I grew up in church. Sunday mornings, Wednesday nights, summer camps, VeggieTales. The whole rhythm of it was as familiar to me as breathing. But I never really engaged with it. I didn’t talk about it. Prayer was foreign to me. I knew the stories and I believed them in a general sense, but it was less a living faith and more a moral framework. A sense of right and wrong that I absorbed without ever making it my own.

College came, and with it, the slow fade. It wasn’t dramatic. There was no big moment of rebellion or defiant walk away. I just quietly stopped showing up. The moral compass stayed, but the little bit of connection I’d had to church life faded out without a sound. Like a car you park in the garage and never drive. It didn’t break. I just stopped turning the key.

I married a woman I loved, who happened to be an atheist. Life moved on. We built a life together, and faith was just something from my past. Then in 2019, an RV accident near Carlsbad Caverns upended everything. We packed up and moved from Nebraska to Arizona to start over.

Two years into our new life in the desert, something I never could have predicted happened. My wife, the one who didn’t believe any of it, picked up a Bible and started reading. No one pushed her. No one handed her a tract. She just started seeking on her own. And not long after, she gave her life to Jesus and was baptized.

I’d spent years walking away from God, and He brought me back through the last person I ever would have expected.
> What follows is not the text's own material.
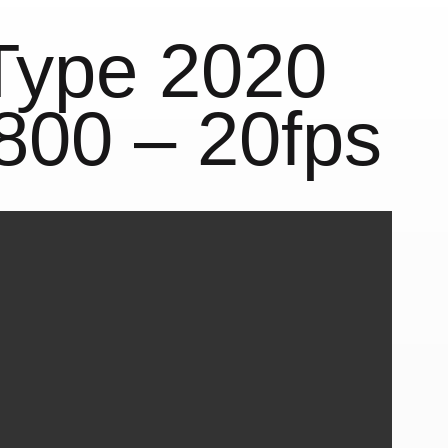
Type 2020
800 – 20fps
We started looking for a church together and found Boulder Mountain. That was almost four years ago.

Here’s the thing I didn’t expect: I still remember every word to the worship songs I grew up singing. But now they speak to me in ways I never could have imagined as a kid just going through the motions. And it’s not just the old stuff. I still can’t make it through “Gratitude” without tears. Something is alive in me now that wasn’t there before.
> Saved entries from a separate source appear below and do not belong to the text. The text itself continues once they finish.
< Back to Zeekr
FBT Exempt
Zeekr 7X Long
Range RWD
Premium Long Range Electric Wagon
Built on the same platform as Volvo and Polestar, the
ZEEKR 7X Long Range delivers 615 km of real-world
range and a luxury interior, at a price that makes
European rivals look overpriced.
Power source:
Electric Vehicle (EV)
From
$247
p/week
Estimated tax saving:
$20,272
1 Peter 1:3 says God “in his great mercy has given us new birth into a living hope.” I used to think mercy was just about forgiveness. God letting you off the hook. But mercy is so much bigger than that. Mercy is God refusing to give up on the guy who quietly walked away. Mercy is God working in the heart of someone who didn’t even believe He existed. Mercy is a long, patient, wildly creative pursuit of people who aren’t looking for Him.

If you’re in a season where faith feels distant, or if you love someone who’s walked away, take heart. God’s mercy doesn’t wait for you to find your way back. It comes and finds you. And it almost never looks like what you’d expect.